To practice the shift, take a request like “Update the dashboard” and rewrite it as if the recipient:

  1. Has never seen your dashboard
  2. Does not know your company’s internal acronyms
  3. Has zero access to information outside that specific text

If the rewritten request still makes sense and can be acted on, it is ready for an autonomous agent. If it cannot, the missing information is the gap between your current prompt and a specification. This is the same test agent-assisted specification applies: can the agent implement this without asking a clarifying question?

The Planner-Worker Architecture

Modern agents use a planner model to decompose your specification into a task log, and worker models to execute each task. Your job is to provide the decomposition logic - the rules for how to split work - so the planner can function reliably.
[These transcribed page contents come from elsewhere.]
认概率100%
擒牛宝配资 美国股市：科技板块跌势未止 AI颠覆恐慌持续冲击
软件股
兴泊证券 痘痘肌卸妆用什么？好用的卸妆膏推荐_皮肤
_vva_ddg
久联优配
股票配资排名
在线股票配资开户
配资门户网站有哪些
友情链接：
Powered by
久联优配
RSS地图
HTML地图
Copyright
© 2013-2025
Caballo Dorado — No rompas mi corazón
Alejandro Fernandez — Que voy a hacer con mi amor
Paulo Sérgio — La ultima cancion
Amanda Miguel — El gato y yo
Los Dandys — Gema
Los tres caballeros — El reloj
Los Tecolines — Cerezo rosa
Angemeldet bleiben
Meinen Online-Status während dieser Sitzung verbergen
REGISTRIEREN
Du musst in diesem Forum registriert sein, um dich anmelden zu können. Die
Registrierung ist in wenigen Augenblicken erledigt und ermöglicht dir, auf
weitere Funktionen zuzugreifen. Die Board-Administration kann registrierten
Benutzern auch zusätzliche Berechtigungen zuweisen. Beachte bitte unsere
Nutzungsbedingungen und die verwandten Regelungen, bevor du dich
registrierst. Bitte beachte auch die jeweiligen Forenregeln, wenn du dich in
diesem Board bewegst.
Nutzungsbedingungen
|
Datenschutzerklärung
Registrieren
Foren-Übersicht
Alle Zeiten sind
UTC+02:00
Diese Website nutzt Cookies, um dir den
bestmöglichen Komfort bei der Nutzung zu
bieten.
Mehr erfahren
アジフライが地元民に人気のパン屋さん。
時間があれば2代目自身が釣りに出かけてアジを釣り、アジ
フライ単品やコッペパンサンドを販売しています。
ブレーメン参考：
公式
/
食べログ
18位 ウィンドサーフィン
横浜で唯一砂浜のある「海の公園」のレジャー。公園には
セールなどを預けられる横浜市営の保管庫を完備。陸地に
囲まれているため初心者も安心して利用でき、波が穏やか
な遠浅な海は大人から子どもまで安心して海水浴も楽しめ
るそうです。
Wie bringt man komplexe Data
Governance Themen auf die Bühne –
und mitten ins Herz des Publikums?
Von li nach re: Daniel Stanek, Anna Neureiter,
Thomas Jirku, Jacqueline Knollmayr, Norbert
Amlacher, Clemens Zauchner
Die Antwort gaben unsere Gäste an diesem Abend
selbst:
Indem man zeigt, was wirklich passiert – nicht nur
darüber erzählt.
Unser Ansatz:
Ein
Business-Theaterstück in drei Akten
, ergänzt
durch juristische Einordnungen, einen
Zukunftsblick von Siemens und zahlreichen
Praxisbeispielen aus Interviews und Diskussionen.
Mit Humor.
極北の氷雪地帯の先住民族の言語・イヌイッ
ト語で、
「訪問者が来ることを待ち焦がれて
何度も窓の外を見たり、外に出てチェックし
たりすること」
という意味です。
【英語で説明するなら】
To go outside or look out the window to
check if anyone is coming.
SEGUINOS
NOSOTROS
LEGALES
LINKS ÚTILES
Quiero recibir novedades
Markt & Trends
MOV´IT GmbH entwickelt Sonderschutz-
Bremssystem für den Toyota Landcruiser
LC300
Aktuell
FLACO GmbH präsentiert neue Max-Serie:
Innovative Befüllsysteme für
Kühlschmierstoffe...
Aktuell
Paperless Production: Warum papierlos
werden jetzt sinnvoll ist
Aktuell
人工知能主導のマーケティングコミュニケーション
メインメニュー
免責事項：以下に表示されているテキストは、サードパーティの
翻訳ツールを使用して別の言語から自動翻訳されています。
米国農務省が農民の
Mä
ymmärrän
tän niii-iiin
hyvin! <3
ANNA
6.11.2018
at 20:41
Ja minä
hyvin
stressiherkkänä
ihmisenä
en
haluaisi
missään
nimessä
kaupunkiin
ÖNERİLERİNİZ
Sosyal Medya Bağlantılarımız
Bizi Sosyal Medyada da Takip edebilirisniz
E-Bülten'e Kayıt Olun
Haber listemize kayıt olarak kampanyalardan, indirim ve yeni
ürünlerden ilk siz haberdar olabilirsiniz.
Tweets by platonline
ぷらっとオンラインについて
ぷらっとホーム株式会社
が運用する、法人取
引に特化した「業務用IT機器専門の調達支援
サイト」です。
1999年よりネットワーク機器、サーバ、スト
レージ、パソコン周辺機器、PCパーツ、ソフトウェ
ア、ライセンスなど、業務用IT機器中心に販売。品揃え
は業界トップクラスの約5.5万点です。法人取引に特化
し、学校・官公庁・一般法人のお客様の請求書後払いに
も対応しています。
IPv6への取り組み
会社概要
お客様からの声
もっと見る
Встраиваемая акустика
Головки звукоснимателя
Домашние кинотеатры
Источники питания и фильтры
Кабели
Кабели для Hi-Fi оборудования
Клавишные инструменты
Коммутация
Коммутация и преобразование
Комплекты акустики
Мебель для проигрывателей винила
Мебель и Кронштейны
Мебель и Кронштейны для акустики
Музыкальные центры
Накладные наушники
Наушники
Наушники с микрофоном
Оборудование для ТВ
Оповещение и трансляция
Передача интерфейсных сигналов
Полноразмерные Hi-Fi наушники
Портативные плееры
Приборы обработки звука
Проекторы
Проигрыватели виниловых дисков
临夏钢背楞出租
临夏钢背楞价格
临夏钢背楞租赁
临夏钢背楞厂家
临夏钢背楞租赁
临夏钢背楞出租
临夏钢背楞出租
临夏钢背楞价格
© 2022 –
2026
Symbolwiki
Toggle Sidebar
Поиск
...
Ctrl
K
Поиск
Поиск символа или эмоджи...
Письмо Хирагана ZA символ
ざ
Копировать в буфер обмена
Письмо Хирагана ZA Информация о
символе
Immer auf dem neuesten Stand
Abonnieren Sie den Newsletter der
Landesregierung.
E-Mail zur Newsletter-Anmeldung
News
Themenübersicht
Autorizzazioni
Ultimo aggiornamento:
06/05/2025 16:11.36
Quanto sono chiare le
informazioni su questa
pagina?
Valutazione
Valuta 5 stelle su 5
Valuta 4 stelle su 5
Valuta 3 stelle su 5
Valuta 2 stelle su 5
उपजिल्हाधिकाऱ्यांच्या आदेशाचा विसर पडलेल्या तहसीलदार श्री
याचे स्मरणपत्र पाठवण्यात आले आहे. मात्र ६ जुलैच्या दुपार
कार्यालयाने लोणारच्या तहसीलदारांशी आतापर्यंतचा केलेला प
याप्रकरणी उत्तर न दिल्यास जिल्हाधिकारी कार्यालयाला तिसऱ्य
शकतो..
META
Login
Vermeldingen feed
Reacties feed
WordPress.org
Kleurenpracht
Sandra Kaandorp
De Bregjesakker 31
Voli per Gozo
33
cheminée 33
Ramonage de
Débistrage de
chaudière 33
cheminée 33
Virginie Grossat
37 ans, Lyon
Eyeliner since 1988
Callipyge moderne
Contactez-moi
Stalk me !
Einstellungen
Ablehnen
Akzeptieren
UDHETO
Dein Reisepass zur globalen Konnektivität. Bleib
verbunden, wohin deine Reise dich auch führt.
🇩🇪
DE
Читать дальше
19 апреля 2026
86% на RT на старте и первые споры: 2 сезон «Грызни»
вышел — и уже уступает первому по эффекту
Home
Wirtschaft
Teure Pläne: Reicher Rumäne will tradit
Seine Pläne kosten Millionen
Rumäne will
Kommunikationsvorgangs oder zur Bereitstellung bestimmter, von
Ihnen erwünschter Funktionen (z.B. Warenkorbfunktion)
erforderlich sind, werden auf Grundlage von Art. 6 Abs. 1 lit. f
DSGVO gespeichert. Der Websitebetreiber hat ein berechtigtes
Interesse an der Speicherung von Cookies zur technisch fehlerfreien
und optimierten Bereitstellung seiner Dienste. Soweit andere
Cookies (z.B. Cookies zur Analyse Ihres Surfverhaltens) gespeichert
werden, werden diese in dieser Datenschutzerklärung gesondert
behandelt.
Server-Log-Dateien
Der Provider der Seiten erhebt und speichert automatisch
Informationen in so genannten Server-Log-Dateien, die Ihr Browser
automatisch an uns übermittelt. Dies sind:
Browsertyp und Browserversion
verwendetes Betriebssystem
This is the orchestrator pattern at its core: the orchestrator routes work to specialized agents, but it can only route well when the specification is structured enough to decompose.

Organizational Impact

Practicing specification engineering has effects beyond agent workflows:

  • Tighter communication. Writing self-contained specifications forces you to surface hidden assumptions and unstated disagreements. Memos get clearer. Decision frameworks get sharper.
  • Reduced alignment issues. When specifications are explicit enough for an agent to execute, they are explicit enough for human team members to align on. Ambiguity that would surface as a week-long misunderstanding surfaces during the specification review instead.
  • Agent-readable documentation. Documentation that is structured enough for an AI agent to consume is also more useful for human onboarding. Making your knowledge base agent-readable improves it for everyone.